Von Zeit zur Zeit sehe ich die Fahne gern. Im Ausland zum Beispiel. Fahre ich nach Österreich in meinen Golfurlaub, und das tue ich tatsächlich im April nächsten Jahres, schöne Grüße ins Salzburgerland, sähe ich eine deutsche Flagge dort, dächte ich: Achja, die schöne Heimat, sie wartet daheim auf mich. Aber jetzt erstmal golfen.

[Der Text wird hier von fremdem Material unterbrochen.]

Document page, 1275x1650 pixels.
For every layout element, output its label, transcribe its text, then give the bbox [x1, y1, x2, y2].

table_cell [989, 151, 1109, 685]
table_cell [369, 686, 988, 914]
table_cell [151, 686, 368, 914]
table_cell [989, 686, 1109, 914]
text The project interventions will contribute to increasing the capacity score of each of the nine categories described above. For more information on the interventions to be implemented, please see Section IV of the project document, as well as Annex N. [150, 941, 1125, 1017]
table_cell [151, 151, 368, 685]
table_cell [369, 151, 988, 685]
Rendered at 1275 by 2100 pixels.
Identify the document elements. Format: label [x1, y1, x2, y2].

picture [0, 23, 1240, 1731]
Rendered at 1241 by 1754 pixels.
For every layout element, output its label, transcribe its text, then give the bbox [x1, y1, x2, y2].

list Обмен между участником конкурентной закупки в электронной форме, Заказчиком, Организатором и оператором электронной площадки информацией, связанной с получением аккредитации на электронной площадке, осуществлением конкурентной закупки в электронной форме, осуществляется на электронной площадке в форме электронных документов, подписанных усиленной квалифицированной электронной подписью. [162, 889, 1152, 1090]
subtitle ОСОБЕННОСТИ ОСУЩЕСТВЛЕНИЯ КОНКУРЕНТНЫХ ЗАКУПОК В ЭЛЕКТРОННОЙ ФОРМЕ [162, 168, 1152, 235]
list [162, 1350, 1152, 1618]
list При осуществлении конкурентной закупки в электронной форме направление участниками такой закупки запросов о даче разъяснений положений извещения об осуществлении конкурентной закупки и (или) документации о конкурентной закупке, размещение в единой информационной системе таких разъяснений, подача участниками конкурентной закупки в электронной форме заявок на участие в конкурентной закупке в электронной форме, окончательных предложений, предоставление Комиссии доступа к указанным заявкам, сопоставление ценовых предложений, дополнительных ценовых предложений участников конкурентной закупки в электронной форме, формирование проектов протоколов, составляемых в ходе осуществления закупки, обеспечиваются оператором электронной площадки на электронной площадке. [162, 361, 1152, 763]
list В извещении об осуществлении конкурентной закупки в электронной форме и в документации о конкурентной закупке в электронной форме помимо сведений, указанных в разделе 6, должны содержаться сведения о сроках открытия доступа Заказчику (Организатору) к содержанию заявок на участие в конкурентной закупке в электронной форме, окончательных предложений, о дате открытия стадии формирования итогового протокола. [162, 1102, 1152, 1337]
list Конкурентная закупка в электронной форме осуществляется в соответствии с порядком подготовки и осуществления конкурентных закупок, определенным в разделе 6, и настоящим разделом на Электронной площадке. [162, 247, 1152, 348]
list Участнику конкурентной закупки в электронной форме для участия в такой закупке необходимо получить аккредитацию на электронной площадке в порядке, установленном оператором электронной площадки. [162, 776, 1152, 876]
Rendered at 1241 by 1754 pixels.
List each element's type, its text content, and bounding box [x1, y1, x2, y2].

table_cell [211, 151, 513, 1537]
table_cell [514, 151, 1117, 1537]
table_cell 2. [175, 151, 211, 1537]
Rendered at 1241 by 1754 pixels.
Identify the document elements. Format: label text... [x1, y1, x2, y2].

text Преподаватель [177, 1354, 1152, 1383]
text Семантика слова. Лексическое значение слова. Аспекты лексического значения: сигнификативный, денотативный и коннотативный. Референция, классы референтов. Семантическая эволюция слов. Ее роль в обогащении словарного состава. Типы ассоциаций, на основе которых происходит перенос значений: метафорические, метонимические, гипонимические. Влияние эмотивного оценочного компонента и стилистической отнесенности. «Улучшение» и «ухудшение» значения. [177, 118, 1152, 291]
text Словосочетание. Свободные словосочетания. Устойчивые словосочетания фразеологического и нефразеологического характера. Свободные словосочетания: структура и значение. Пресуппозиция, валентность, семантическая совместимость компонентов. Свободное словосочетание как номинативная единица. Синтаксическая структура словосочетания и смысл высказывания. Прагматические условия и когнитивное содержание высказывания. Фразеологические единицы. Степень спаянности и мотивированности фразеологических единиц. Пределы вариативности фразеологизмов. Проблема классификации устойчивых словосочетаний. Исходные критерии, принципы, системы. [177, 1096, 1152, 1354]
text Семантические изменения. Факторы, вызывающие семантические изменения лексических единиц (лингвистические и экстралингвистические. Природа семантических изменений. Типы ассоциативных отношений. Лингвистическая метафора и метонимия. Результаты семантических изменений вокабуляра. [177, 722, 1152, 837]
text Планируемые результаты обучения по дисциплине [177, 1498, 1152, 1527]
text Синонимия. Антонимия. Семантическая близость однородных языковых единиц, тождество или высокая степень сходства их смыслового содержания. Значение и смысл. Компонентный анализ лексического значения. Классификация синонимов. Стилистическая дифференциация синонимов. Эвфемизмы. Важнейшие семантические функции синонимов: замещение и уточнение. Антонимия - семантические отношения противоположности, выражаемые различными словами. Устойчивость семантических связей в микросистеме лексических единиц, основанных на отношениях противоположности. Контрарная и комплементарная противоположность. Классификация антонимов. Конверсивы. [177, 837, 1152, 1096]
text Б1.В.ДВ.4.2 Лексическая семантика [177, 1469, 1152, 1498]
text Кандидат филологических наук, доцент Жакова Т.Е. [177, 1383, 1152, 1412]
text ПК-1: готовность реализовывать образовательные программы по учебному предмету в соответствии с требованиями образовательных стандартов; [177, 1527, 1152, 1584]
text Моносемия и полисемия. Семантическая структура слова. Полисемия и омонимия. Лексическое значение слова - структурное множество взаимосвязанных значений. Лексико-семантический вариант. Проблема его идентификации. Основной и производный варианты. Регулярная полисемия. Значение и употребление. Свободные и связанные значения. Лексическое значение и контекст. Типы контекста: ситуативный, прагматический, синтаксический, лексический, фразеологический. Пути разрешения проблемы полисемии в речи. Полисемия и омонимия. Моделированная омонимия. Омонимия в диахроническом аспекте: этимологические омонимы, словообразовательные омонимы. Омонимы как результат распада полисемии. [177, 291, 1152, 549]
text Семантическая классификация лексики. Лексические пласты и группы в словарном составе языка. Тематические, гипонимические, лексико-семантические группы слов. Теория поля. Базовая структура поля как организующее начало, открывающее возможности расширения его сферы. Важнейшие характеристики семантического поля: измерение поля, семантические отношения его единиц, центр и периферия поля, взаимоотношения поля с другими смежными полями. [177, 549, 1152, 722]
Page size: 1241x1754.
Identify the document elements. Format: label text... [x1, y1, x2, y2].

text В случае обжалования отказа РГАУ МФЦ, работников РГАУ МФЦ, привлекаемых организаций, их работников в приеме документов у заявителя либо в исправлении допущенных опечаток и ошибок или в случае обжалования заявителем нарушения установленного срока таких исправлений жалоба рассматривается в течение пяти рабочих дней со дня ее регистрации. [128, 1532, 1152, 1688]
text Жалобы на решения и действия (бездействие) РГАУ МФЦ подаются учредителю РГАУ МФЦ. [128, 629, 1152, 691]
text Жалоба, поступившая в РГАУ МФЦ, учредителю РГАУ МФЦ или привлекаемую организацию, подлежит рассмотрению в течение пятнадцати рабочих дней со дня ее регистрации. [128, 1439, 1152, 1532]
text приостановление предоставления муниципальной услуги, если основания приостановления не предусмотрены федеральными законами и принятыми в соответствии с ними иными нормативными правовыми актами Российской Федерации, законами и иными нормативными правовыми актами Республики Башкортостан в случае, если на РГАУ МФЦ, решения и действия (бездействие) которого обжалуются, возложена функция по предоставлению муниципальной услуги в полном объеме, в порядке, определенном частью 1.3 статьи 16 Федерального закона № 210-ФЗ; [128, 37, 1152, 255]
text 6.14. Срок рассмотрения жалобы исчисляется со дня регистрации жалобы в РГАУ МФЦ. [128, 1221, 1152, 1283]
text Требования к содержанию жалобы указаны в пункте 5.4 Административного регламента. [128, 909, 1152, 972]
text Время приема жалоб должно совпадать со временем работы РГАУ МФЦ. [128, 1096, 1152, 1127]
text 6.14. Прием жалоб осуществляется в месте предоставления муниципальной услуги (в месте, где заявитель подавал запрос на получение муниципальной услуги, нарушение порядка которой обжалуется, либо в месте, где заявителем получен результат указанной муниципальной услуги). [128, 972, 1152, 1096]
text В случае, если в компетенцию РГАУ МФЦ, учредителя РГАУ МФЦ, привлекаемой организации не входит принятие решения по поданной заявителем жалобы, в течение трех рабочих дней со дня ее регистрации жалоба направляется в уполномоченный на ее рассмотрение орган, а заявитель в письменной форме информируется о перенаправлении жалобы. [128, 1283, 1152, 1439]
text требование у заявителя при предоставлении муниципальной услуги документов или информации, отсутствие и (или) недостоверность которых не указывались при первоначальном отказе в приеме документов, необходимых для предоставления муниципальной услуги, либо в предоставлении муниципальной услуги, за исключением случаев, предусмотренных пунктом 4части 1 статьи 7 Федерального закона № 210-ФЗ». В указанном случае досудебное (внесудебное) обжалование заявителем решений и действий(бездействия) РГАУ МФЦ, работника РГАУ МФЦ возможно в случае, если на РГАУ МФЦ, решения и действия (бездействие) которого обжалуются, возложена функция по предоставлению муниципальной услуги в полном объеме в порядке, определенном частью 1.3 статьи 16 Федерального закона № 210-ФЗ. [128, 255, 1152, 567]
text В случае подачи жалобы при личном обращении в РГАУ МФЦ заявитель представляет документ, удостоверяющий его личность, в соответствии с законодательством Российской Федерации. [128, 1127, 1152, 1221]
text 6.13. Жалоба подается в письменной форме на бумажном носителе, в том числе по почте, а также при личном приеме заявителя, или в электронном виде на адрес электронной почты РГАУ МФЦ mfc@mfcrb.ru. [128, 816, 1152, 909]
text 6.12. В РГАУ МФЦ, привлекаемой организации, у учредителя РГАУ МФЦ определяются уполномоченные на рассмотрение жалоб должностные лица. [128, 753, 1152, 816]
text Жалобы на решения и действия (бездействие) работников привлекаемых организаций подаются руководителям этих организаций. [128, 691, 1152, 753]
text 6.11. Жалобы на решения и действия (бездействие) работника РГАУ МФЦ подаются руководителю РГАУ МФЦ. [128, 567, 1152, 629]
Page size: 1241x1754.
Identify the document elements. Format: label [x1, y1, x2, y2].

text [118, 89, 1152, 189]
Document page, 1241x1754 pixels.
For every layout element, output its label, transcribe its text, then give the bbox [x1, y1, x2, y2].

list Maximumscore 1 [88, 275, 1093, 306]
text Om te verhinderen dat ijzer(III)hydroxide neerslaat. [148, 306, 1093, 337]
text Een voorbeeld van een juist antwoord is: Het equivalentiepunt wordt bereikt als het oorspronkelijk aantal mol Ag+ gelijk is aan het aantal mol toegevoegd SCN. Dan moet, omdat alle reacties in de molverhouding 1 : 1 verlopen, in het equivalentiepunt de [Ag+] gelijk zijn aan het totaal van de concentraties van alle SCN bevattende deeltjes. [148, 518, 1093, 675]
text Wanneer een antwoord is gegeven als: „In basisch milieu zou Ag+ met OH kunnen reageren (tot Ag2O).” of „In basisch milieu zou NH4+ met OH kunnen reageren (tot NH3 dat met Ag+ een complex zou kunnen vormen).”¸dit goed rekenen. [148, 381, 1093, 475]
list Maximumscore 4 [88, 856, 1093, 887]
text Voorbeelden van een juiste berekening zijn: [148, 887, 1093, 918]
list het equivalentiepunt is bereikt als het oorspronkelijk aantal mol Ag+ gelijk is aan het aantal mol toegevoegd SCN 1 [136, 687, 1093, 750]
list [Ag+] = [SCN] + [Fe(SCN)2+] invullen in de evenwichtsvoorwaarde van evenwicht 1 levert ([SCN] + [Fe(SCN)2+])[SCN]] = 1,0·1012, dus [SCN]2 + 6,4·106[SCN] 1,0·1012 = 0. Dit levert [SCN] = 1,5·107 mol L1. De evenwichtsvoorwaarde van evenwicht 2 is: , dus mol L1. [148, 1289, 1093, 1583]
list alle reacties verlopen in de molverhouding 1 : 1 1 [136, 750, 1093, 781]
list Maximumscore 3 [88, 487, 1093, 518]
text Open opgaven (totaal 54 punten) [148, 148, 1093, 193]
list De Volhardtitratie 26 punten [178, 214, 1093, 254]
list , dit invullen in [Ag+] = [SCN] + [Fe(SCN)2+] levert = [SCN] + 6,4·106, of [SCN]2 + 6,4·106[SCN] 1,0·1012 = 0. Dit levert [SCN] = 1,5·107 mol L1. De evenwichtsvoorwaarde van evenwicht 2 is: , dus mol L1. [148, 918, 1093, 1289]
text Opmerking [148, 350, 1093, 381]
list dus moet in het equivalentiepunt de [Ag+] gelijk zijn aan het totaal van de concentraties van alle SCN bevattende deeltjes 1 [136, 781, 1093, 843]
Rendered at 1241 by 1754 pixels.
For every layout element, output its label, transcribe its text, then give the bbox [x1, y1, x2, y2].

Ich werde meine eigenen Fahnen drucken. Dann schmücke ich damit meinen Rasen vor dem Haus, und wehe, jemand pinkelt sie an, dann rufe ich wutentbrannt: "He, das verstößt aber mindestens gegen ein Tierschutzgesetz!"
zwocent - 22. Dez, 17:29
Alex (Gast) - 26. Mär, 14:59
Unterschied Fahnen und Flaggen
Ich musste bei diesem Artikel herzlich schmunzeln. Wirklich sehr unterhaltsam geschrieben, dafür zunächst einmal ein kleines Dankeschön. Sie schreiben es interessiert sie nicht, aber erlauben Sie mir zur sagen, dass es tatsächlich einen Unterschied zwischen Fahnen und Flaggen gibt. Sie haben unterschiedliche Ursprünge. Das Hauptunterscheidungsmerkmal ist ganz einfach: Fahnen werden getragen, Flaggen gehisst.
Ja, wissen die denn nicht, daß sie in Deutschland sind, frage ich mich?
Lange im Auslang gelebt, habe ich das ganze Fahnenzeug gut verdrängt. Letztes Jahr die Fussball-WM, Mädels mit Fahnen als Bekleidungsstück, an jedem Balkon die Flagge, machte mir ein mulmiges Gefühl, auch wenn es "nur" um Fussball ging.
Die einzigen Fähnchen, die ich wirklich gerne sehe, sind tibetische Gebetsfähnchen.